Look through the records, and wherever the string "Central" turns up, copy out that line.
Given data Block Start
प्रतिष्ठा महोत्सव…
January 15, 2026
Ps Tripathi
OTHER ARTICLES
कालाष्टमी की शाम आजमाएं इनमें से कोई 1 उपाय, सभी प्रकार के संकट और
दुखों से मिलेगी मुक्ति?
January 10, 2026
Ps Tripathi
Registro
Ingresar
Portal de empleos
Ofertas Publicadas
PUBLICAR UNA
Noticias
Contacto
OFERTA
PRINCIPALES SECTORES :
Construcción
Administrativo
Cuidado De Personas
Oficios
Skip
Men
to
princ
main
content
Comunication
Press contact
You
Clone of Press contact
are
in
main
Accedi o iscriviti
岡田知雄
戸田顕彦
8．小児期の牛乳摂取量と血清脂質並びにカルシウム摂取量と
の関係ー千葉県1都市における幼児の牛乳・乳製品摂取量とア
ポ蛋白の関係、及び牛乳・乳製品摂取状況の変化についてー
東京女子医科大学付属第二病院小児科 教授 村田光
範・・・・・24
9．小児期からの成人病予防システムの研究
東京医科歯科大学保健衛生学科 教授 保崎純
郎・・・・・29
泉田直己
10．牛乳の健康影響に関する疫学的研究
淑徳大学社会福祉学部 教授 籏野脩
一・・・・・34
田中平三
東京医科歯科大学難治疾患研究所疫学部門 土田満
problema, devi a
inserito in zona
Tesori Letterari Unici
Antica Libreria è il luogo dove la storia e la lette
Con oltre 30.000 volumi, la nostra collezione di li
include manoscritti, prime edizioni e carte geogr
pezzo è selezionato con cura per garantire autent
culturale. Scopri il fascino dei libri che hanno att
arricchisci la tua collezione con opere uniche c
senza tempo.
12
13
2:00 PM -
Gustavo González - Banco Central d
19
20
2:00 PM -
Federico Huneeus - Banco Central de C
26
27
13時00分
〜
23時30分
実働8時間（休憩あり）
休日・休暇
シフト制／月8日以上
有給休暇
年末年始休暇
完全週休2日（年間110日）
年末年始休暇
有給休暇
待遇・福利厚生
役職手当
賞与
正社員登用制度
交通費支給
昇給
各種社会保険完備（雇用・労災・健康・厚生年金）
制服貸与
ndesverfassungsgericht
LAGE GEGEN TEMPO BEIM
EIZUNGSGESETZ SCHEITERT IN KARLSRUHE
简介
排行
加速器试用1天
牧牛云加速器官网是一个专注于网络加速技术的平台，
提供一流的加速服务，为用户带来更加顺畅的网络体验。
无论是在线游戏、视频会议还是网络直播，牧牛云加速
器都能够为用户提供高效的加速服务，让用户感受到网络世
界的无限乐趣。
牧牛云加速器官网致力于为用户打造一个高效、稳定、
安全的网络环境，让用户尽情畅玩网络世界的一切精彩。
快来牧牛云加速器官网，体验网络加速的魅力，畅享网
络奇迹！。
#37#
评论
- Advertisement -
Given data Block End
* Result of this exercise:
Gustavo González - Banco Central d
Federico Huneeus - Banco Central de C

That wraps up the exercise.